Kenan Akın arkadaşımın yıllar önce izleyip kahkahalar attığı televizyon reklamı ise bir kola firmasına ait. Bunu Suriye gezisinde görüp dönüşte anlatmıştı. Reklam bir Arap'ın geğirmesiyle başlıyor. "Elhamdürillah Pepsi" denerek bitiyor. Buna "ülkeye uygun reklam" yakıştırması yapmıştık.

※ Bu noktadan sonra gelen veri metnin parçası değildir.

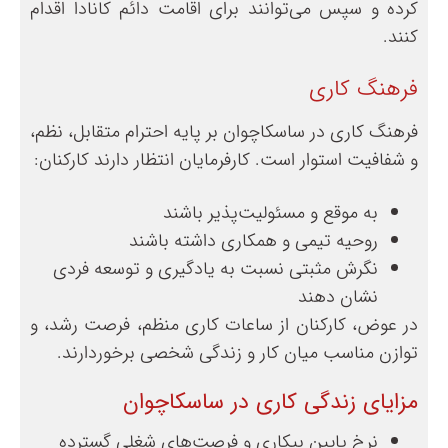
کرده و سپس می‌توانند برای اقامت دائم کانادا اقدام
کنند.
فرهنگ کاری
فرهنگ کاری در ساسکاچوان بر پایه احترام متقابل، نظم،
و شفافیت استوار است. کارفرمایان انتظار دارند کارکنان:
به موقع و مسئولیت‌پذیر باشند
روحیه تیمی و همکاری داشته باشند
نگرش مثبتی نسبت به یادگیری و توسعه فردی
نشان دهند
در عوض، کارکنان از ساعات کاری منظم، فرصت رشد، و
توازن مناسب میان کار و زندگی شخصی برخوردارند.
مزایای زندگی کاری در ساسکاچوان
نرخ پایین بیکاری و فرصت‌های شغلی گسترده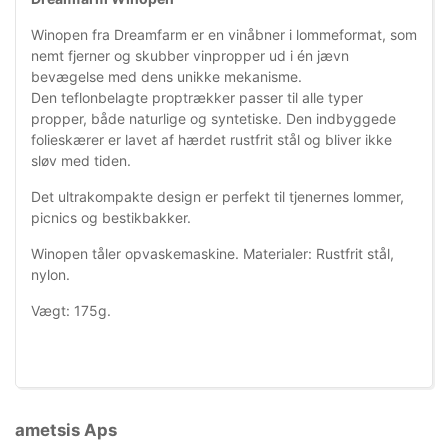
Winopen fra Dreamfarm er en vinåbner i lommeformat, som
nemt fjerner og skubber vinpropper ud i én jævn
bevægelse med dens unikke mekanisme.
Den teflonbelagte proptrækker passer til alle typer
propper, både naturlige og syntetiske. Den indbyggede
folieskærer er lavet af hærdet rustfrit stål og bliver ikke
sløv med tiden.
Det ultrakompakte design er perfekt til tjenernes lommer,
picnics og bestikbakker.
Winopen tåler opvaskemaskine. Materialer: Rustfrit stål,
nylon.
Vægt: 175g.
ametsis Aps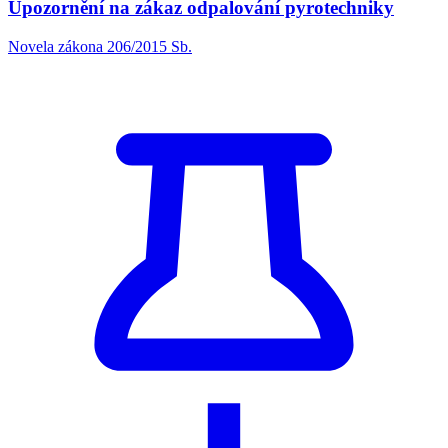
Upozornění na zákaz odpalování pyrotechniky
Novela zákona 206/2015 Sb.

Balık yağı reklamlarında "halter kaldıran bebekler" ilk defa Fransa'da görüldü. Sonra bize kadar geldi. Zeki Müren'in özel şarkı besteleyip rol de aldığı deterjan reklamının 40. yılı yeni kutlandı. Sanat Güneşi'mizin radyo programlarını da hatırlayalım. "Sevgili şoför arkadaş, gözünüz yolda kulağınız bende olsun" dedikçe oto lastiği satışları patlamıştı.

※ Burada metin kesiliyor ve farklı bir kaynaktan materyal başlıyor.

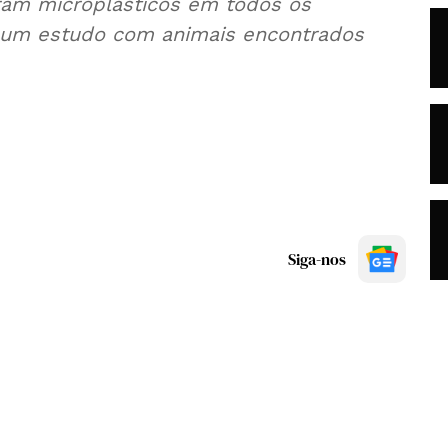
aram microplásticos em todos os
um estudo com animais encontrados
Siga-nos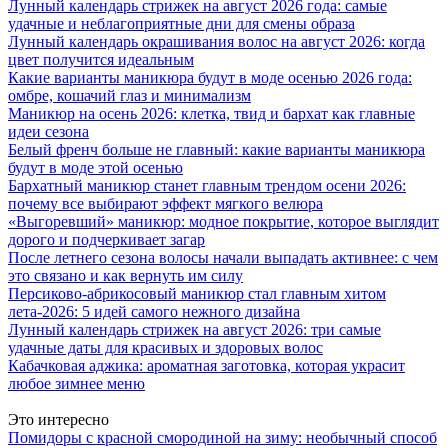
Лунный календарь стрижек на август 2026 года: самые
удачные и неблагоприятные дни для смены образа
Лунный календарь окрашивания волос на август 2026: когда
цвет получится идеальным
Какие варианты маникюра будут в моде осенью 2026 года:
омбре, кошачий глаз и минимализм
Маникюр на осень 2026: клетка, твид и бархат как главные
идеи сезона
Белый френч больше не главный: какие варианты маникюра
будут в моде этой осенью
Бархатный маникюр станет главным трендом осени 2026:
почему все выбирают эффект мягкого велюра
«Выгоревший» маникюр: модное покрытие, которое выглядит
дорого и подчеркивает загар
После летнего сезона волосы начали выпадать активнее: с чем
это связано и как вернуть им силу
Персиково-абрикосовый маникюр стал главным хитом
лета-2026: 5 идей самого нежного дизайна
Лунный календарь стрижек на август 2026: три самые
удачные даты для красивых и здоровых волос
Кабачковая аджика: ароматная заготовка, которая украсит
любое зимнее меню
Это интересно
Помидоры с красной смородиной на зиму: необычный способ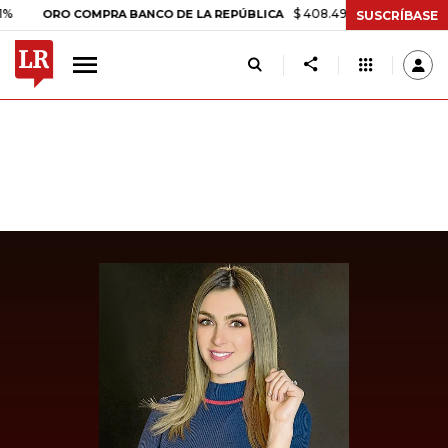
$ 408.498,97
+$ 8.753,81
+2,19
ORO COMPRA BANCO DE LA REPÚBLICA
SUSCRÍBASE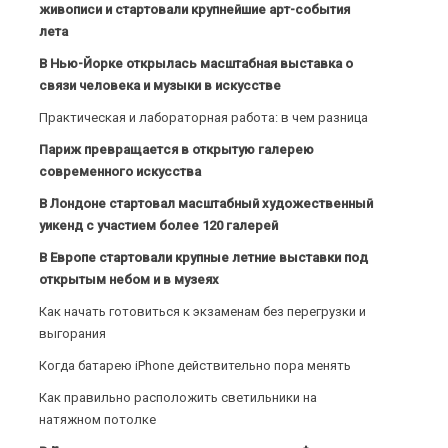
живописи и стартовали крупнейшие арт-события
лета
В Нью-Йорке открылась масштабная выставка о
связи человека и музыки в искусстве
Практическая и лабораторная работа: в чем разница
Париж превращается в открытую галерею
современного искусства
В Лондоне стартовал масштабный художественный
уикенд с участием более 120 галерей
В Европе стартовали крупные летние выставки под
открытым небом и в музеях
Как начать готовиться к экзаменам без перегрузки и
выгорания
Когда батарею iPhone действительно пора менять
Как правильно расположить светильники на
натяжном потолке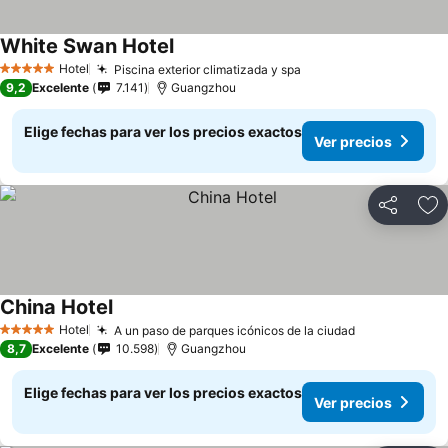
White Swan Hotel
Hotel
Piscina exterior climatizada y spa
5 Estrellas
9,2
Excelente
7.141
Guangzhou
Elige fechas para ver los precios exactos
Ver precios
Compartir
Ag
China Hotel
Hotel
A un paso de parques icónicos de la ciudad
5 Estrellas
8,7
Excelente
10.598
Guangzhou
Elige fechas para ver los precios exactos
Ver precios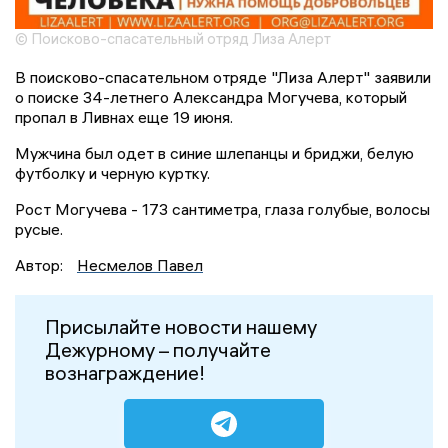
© Поисково-спасательный отряд Лиза Алерт
В поисково-спасательном отряде "Лиза Алерт" заявили
о поиске 34-летнего Александра Могучева, который
пропал в Ливнах еще 19 июня.
Мужчина был одет в синие шлепанцы и бриджи, белую
футболку и черную куртку.
Рост Могучева - 173 сантиметра, глаза голубые, волосы
русые.
Автор:
Несмелов Павел
Присылайте новости нашему
Дежурному – получайте
вознаграждение!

'Ağrısız Fenni Sünnetçi' ilanları hep popülerdi. En ünlüsü Kemal Özkan'dı. Levent'te muhteşem bir sünnet sarayı yaptıktan sonra Hakk'a yürüdü. Şimdi çocukları baba mesleğini sürdürüyor.

Kadın ve çocuklar

Gelmiş geçmiş en önemli medya patronu kabul edilen Randolph Hearst'ün önemli kuralları vardır. "Gazete ve dergiyi besleyen iki şey satış ve ilandır" demişti. Basın Kralının haklılığı her zaman doğru çıktı. Tanıtım yapacaksınız ki, tanınasınız. Halkın benimsemesi için bu yola devam zorundasınız. 2017'ye günler kala hedef kitle aynı; "Kadın ve Çocuklar". Dünyanın tüm reklam ajansları bu ikilinin üstüne çalışıyor. Bankalar dahil, tüm finans kuruluşları da aynı yolda. Demek ki ne tanıtım ne hedef kitle değişiyor. Arada vefat ilanlarını görmek için gazete alanlar varsa da onlara aldırmayın. Önemli olan devam eden hayatlara seslenmek. Unutmayın ki bir zamanlar Şehir Tiyatroları ilanları gazetelere sadece iki veya üç biletle ödenirdi. Onlar da önden değil, orta sıralardan!

***

KÜÇÜK ÖZÜR:

İnsanın en zayıf tarafı bilgisine fazla güvenmesidir. Örneğin ben 'Notre Dame'ın Kamburu'ndan söz ederken "kader" yazısından yola çıkmıştım. Eseri Goethe'ye mal edip yanlış yaptığımı bir gün sonra anladım. "Sürç-i dil" yapıp Victor Hugo'yu atladım. Yine eski deyimle "dumanı doğru çıkmıştı" ama bu ayıbımı itiraf etmek de bana yakışırdı. Unutmayın, özür dilemek de erdemdir.